Supplied records =>
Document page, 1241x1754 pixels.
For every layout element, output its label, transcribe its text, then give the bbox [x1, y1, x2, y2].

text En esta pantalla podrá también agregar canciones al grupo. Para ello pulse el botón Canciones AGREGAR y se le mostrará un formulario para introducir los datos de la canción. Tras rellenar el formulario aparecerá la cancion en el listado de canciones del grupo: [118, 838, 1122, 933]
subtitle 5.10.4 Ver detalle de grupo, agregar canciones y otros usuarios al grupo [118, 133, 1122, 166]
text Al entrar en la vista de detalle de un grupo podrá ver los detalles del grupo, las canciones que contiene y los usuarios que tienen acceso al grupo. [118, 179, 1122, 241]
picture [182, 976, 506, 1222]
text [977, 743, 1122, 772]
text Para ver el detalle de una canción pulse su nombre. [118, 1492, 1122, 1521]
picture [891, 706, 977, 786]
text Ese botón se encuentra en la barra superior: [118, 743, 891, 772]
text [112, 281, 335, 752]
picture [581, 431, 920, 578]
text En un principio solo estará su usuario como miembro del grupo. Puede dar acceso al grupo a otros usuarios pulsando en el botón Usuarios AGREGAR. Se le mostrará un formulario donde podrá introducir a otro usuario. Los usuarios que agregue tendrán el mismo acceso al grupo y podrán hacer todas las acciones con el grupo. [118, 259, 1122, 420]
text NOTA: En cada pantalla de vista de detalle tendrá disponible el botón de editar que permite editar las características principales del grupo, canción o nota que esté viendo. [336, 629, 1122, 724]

Task description =>
Convert the lines above into a JSON list of strings, with one string per line and blank lines omitted.

Answer to this exercise =>
[
  "Document page, 1241x1754 pixels.",
  "For every layout element, output its label, transcribe its text, then give the bbox [x1, y1, x2, y2].",
  "text En esta pantalla podrá también agregar canciones al grupo. Para ello pulse el botón Canciones AGREGAR y se le mostrará un formulario para introducir los datos de la canción. Tras rellenar el formulario aparecerá la cancion en el listado de canciones del grupo: [118, 838, 1122, 933]",
  "subtitle 5.10.4 Ver detalle de grupo, agregar canciones y otros usuarios al grupo [118, 133, 1122, 166]",
  "text Al entrar en la vista de detalle de un grupo podrá ver los detalles del grupo, las canciones que contiene y los usuarios que tienen acceso al grupo. [118, 179, 1122, 241]",
  "picture [182, 976, 506, 1222]",
  "text [977, 743, 1122, 772]",
  "text Para ver el detalle de una canción pulse su nombre. [118, 1492, 1122, 1521]",
  "picture [891, 706, 977, 786]",
  "text Ese botón se encuentra en la barra superior: [118, 743, 891, 772]",
  "text [112, 281, 335, 752]",
  "picture [581, 431, 920, 578]",
  "text En un principio solo estará su usuario como miembro del grupo. Puede dar acceso al grupo a otros usuarios pulsando en el botón Usuarios AGREGAR. Se le mostrará un formulario donde podrá introducir a otro usuario. Los usuarios que agregue tendrán el mismo acceso al grupo y podrán hacer todas las acciones con el grupo. [118, 259, 1122, 420]",
  "text NOTA: En cada pantalla de vista de detalle tendrá disponible el botón de editar que permite editar las características principales del grupo, canción o nota que esté viendo. [336, 629, 1122, 724]"
]